START EXCERPTED TEXT

Web Excursions 2021-08-03

Matt Levein on Chinese companies’ future U.S. IPO; WireGuard is going native on Windows.


Chinese Stocks Will Get More Warnings - Bloomberg

  • When [U.S. securities regulators] see a broad swath of Chinese companies’ stocks go down for reasons like “a whole sector is not allowed to make profits anymore,” they naturally think “well this is a risk that should be disclosed.”

    • On the one hand that is a natural thing for them to think.

    • On the other hand it is awkward because … that was a risk that was pretty well disclosed?

    • Like a notable fact about Chinese tech companies listing in the U.S. is that they all disclose pretty clear risk factors to the effect of

      • “we are a Chinese tech company,

      • we are not actually allowed to be owned by foreign investors,

      • we’ve got this rickety structure to get around the rules,

      • we think it works but no one is really sure,

      • and if it doesn’t work all sorts of terrible things can happen and you’ll never get your profits.”

    • The rickety structure is called a “variable interest entity,” and it is all pretty well understood and disclosed.

      • Obviously those risks are (were) ignored a lot, but that is not really a failure of disclosure.

  • Technically the prospectus was not selling shares of that ride-sharing startup to U.S. investors;

    • it was selling shares of a shell company with certain management contracts with that startup.

    • a Gensler-approved founders’ letter might be:
      “Our journey started in a Cayman Islands law firm. We were united by a single dream: Being able to sell shares in a U.S.-listed company that has economic exposure to the Chinese ride-sharing business that we also happen to have founded, while complying with our lawyers’ current interpretation of Chinese laws limiting foreign ownership of certain technology businesses.”

    • And then the whole prospectus would be like that, constantly emphasizing that you are buying shares of a Cayman Islands shell company rather than the underlying Chinese business.

    • And it would be more jarring to read than the actual Didi prospectus, which understandably focuses on the operating business rather than the legal structure.

[ANNOUNCE] WireGuardNT, a high-performance WireGuard implementation for the Windows kernel

  • [WireGuardNT is] a deeply integrated and highly performant implementation of WireGuard for the NT kernel,

    • that makes use of the full gamut of NT kernel and NDIS capabilities.

    • it marks the graduation of WireGuard to being a serious operating system component, meant for more serious usage.

  • How WireGuard on Windows currently works: We currently have a cross-platform Go codebase, called wireguard-go,

    • which uses a generic TUN driver we developed called Wintun.

    • The implementation lives in userspace, and shepherds packets to and from the Wintun interface.

END EXCERPTED TEXT
START SUPPLIED INFORMATION

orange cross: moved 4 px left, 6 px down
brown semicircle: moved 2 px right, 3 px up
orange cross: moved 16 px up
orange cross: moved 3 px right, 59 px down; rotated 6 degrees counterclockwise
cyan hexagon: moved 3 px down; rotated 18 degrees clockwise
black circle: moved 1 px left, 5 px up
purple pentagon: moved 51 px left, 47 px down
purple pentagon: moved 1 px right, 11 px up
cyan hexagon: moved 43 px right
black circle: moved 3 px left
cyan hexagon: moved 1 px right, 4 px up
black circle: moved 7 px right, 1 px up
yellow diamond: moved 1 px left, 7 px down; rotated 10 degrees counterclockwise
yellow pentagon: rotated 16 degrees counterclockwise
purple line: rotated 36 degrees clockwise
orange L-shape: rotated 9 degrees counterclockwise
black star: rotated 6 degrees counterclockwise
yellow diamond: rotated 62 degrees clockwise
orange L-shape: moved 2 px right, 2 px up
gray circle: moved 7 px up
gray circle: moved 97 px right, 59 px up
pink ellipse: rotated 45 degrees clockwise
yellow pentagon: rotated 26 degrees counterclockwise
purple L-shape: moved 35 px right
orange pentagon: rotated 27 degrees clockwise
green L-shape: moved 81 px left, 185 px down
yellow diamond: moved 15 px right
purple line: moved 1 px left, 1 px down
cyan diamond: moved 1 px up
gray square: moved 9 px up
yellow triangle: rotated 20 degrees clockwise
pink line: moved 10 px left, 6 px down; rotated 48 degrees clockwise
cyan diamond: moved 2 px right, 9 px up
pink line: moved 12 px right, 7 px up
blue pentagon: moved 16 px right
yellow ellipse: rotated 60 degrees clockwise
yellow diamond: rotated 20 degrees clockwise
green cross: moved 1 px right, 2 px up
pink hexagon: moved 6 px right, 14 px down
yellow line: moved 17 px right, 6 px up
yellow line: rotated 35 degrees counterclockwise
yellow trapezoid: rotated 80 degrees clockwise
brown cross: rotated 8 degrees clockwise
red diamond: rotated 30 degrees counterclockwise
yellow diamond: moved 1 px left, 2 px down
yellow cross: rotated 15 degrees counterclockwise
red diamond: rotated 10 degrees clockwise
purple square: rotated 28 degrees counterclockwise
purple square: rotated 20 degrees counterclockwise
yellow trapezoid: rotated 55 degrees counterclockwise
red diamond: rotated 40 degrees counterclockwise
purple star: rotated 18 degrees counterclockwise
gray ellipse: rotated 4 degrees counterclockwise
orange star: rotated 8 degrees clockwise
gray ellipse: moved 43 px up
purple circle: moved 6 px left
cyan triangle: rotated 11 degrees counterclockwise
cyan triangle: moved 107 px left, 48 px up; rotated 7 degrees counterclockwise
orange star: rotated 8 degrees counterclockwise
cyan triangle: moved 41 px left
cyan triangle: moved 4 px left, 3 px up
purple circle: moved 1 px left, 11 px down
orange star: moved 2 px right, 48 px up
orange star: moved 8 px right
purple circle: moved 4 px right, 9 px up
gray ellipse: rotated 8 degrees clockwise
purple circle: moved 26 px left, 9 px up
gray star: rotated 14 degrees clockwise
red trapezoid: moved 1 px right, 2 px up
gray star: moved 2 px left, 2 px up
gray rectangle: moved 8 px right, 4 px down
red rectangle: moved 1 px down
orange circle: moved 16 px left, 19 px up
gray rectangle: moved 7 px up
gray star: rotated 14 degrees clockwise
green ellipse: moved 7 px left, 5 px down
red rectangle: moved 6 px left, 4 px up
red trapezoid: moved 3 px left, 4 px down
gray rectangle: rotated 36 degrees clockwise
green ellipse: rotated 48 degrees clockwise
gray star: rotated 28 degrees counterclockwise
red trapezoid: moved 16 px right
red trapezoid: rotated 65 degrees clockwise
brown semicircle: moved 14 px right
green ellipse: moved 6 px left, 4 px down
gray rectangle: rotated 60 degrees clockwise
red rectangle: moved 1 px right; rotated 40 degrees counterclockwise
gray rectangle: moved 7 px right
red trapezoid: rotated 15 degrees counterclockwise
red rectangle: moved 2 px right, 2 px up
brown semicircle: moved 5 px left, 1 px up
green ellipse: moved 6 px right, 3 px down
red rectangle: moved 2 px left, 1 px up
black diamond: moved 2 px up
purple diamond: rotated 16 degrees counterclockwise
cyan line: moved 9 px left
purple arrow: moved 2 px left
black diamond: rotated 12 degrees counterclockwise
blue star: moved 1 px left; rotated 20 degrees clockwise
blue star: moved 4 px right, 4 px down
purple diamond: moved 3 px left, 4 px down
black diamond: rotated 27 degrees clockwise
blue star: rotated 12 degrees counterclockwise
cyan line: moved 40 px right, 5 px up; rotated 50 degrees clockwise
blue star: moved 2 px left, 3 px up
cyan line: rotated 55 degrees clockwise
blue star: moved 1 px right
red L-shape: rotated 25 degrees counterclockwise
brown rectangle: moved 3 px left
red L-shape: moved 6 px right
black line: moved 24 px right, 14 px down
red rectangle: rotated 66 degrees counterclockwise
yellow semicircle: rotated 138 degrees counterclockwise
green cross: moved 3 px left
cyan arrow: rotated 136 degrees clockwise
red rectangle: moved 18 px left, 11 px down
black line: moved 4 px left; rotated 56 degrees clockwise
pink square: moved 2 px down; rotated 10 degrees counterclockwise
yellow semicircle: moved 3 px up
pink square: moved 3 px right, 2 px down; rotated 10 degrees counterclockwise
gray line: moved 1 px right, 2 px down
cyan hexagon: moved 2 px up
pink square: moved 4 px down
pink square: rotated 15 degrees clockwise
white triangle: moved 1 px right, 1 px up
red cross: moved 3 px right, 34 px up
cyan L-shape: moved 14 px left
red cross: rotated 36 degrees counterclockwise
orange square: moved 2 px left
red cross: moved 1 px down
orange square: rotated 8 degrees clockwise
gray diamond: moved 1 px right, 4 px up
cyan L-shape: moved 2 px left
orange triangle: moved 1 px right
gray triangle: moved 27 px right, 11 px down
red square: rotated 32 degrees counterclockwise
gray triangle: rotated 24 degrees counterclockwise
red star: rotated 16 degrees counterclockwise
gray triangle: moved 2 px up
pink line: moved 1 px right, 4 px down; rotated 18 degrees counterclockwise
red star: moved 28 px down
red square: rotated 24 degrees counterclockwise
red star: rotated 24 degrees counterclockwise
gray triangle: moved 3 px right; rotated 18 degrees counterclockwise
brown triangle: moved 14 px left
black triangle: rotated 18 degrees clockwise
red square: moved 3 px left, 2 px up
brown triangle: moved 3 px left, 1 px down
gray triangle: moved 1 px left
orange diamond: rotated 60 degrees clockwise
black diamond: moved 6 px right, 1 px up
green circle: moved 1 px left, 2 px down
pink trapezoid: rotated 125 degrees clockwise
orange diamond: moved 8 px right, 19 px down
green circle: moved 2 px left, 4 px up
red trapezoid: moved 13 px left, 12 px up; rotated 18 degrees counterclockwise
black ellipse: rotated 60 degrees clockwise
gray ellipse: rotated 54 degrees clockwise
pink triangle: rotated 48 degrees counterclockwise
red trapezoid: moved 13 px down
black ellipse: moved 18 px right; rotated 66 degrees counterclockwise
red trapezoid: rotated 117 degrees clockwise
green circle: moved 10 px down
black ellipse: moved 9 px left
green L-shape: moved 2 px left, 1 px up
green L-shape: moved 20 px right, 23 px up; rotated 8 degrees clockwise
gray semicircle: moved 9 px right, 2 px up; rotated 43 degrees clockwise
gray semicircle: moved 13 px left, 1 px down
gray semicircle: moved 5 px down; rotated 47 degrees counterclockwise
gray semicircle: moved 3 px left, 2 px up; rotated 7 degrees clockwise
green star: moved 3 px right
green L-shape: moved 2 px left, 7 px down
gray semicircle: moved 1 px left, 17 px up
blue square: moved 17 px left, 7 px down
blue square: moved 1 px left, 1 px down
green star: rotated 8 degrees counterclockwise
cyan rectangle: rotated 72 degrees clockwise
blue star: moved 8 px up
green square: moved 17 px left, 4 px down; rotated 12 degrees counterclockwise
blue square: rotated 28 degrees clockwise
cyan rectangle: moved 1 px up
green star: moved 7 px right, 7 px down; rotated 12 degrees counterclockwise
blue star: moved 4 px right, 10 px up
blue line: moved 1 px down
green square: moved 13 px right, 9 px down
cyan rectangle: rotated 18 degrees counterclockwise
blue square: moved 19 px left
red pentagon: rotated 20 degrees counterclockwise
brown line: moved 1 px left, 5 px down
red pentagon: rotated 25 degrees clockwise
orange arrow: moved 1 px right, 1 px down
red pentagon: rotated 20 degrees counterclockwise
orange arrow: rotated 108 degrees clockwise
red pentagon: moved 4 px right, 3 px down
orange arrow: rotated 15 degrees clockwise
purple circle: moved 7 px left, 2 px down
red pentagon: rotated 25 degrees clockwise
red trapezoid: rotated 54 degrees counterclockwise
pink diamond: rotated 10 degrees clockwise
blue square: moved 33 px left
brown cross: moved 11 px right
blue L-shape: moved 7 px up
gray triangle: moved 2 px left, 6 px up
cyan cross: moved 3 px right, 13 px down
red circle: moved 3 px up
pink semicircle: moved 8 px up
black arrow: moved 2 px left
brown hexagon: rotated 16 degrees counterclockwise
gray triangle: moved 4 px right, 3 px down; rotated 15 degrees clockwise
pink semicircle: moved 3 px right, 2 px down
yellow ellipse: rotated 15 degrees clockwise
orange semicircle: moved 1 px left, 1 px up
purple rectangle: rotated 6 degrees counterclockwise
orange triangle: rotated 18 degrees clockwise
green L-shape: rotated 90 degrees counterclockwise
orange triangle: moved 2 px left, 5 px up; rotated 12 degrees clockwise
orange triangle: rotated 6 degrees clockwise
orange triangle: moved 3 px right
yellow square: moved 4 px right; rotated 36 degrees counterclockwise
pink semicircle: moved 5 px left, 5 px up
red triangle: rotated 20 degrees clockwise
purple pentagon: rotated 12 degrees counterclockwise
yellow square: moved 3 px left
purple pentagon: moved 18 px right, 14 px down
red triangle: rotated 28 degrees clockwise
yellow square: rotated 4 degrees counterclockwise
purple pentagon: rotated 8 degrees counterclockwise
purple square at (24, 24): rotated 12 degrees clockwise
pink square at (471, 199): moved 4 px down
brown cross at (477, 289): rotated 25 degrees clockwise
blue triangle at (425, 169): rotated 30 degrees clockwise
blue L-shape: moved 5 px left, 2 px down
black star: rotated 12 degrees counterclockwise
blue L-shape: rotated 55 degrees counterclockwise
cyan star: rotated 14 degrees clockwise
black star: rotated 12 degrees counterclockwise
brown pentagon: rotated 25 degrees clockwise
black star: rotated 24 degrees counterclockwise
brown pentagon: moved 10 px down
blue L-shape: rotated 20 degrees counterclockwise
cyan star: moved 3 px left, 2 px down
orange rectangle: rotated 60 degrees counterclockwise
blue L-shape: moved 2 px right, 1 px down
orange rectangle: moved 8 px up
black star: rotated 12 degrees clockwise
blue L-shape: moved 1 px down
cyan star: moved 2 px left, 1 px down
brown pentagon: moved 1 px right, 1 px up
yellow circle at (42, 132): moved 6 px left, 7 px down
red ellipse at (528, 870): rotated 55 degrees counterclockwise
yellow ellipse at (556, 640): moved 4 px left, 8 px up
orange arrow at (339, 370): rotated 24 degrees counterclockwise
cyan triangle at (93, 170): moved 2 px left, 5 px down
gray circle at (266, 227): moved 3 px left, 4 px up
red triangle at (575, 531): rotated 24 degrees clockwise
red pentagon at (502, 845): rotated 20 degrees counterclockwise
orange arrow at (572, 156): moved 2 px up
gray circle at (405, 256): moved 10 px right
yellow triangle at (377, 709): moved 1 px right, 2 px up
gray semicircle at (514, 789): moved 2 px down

END SUPPLIED INFORMATION

● ACTIVITY:
Output the passage of the Web Excursions post that begins at the words "Chinese Stocks Will" and stops after the words "them to think.", copied with no changes.

● EXERCISE RESULT:
Chinese Stocks Will Get More Warnings - Bloomberg

  • When [U.S. securities regulators] see a broad swath of Chinese companies’ stocks go down for reasons like “a whole sector is not allowed to make profits anymore,” they naturally think “well this is a risk that should be disclosed.”

    • On the one hand that is a natural thing for them to think.